In a crossover study, 18 patients with CHF participated 4 times [sildenafil (2 × 20 mg)/or placebo (double-blind) while breathing air or 15% oxygen] at rest and during exercise. Oxygen saturation (SaO2) and systemic vascular resistance were recorded. Left and right ventricular (RV) function and transtricuspid systolic pressure gradient (RVTG) were measured echocardiographically. At rest, hypoxia caused SaO2 (P = 0.001) to fall and RVTG to rise (5 ± 4 mm Hg; P = 0.001). Sildenafil reduced SaO2 (-1 ± 2%; P = 0.043), systemic vascular resistance (-87 ± 156 dyn·s·cm; P = 0.034), and RVTG (-2 ± 5 mm Hg; P = 0.05). Exercise caused cardiac output (2.1 ± 1.8 L/min; P < 0.001) and RVTG (19 ± 11 mm Hg; P < 0.0001) to rise. The reduction in RVTG with sildenafil was not attenuated by hypoxia. The rise in RVTG with exercise was not substantially reduced by sildenafil.
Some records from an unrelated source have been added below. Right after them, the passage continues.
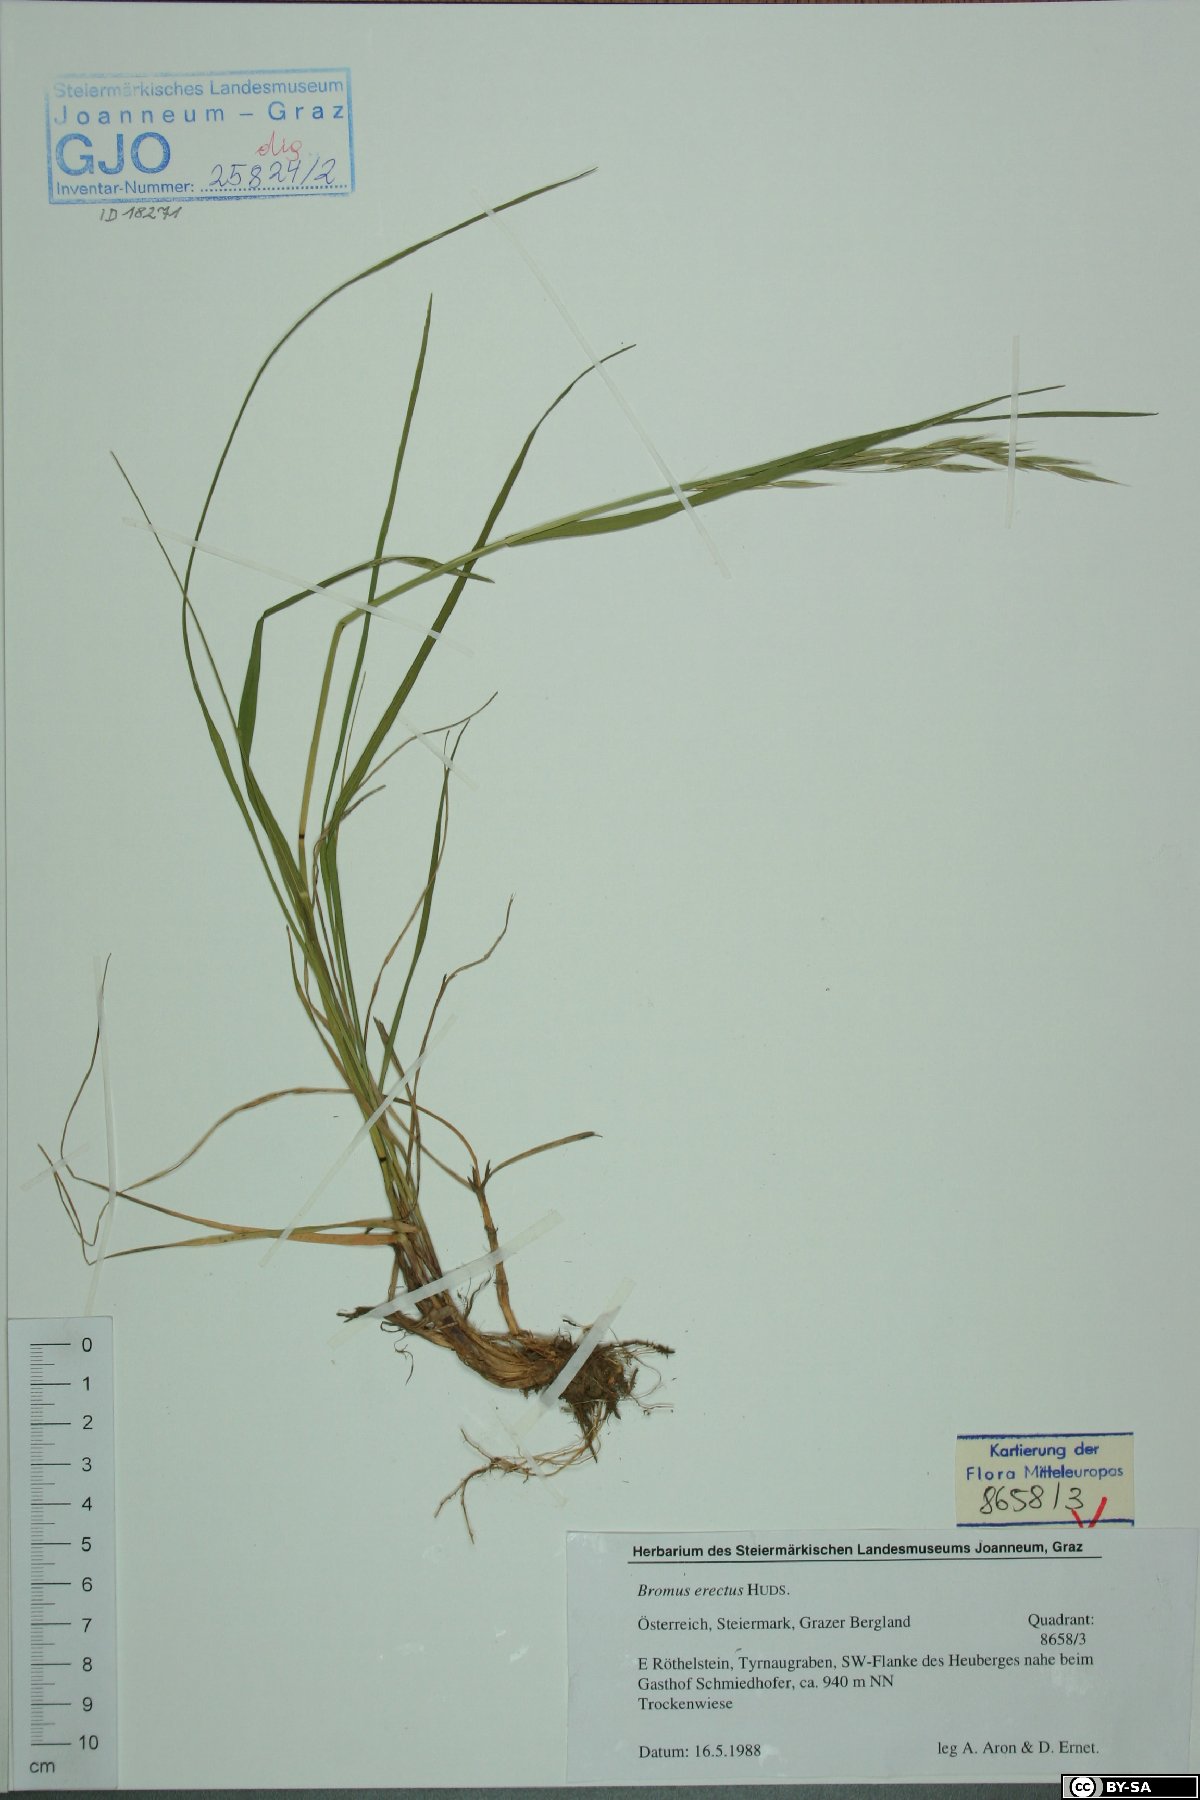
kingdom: Plantae
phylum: Tracheophyta
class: Liliopsida
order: Poales
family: Poaceae
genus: Bromus
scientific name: Bromus erectus
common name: Erect brome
Sildenafil reduces SaO2 at rest while breathing air, this was not exacerbated by hypoxia, suggesting increased ventilation-perfusion mismatching due to pulmonary vasodilation in poorly ventilated lung regions. Sildenafil reduces RVTG at rest and prevents increases caused by hypoxia but not by exercise. This study shows the usefulness of this model to evaluate new therapeutics in pulmonary hypertension.
肺动脉高压与慢性心力衰竭(CHF)患者的不良预后相关,可能是一个治疗靶点。我们的目的是建立一种用于研究CHF患者肺血管反应性的无创模型,并描述西地那非的急性心血管效应。
在一项交叉研究中,18例CHF患者在静息和运动时参与了4次试验[西地那非(2×20mg)/或安慰剂(双盲),同时呼吸空气或15%氧气]。记录氧饱和度(SaO2)和全身血管阻力。通过超声心动图测量左、右心室(RV)功能和三尖瓣收缩期压力梯度(RVTG)。静息时,低氧导致SaO2下降(P = 0.001),RVTG升高(5±4mmHg;P = 0.001)。西地那非降低了SaO2(-1±2%;P = 0.043)、全身血管阻力(-87±156dyn·s·cm;P = 0.034)和RVTG(-2±5mmHg;P = 0.05)。运动导致心输出量增加(2.1±1.8L/min;P < 0.001)和RVTG升高(19±11mmHg;P < 0.0001)。低氧并未减弱西地那非对RVTG的降低作用。西地那非也未显著降低运动引起的RVTG升高。
静息呼吸空气时,西地那非降低SaO2,低氧并未使其加重,提示肺通气不良区域肺血管扩张导致通气-灌注不匹配增加。西地那非降低静息时的RVTG,并防止低氧而非运动引起的RVTG升高。本研究表明该模型在评估肺动脉高压新疗法方面的有用性。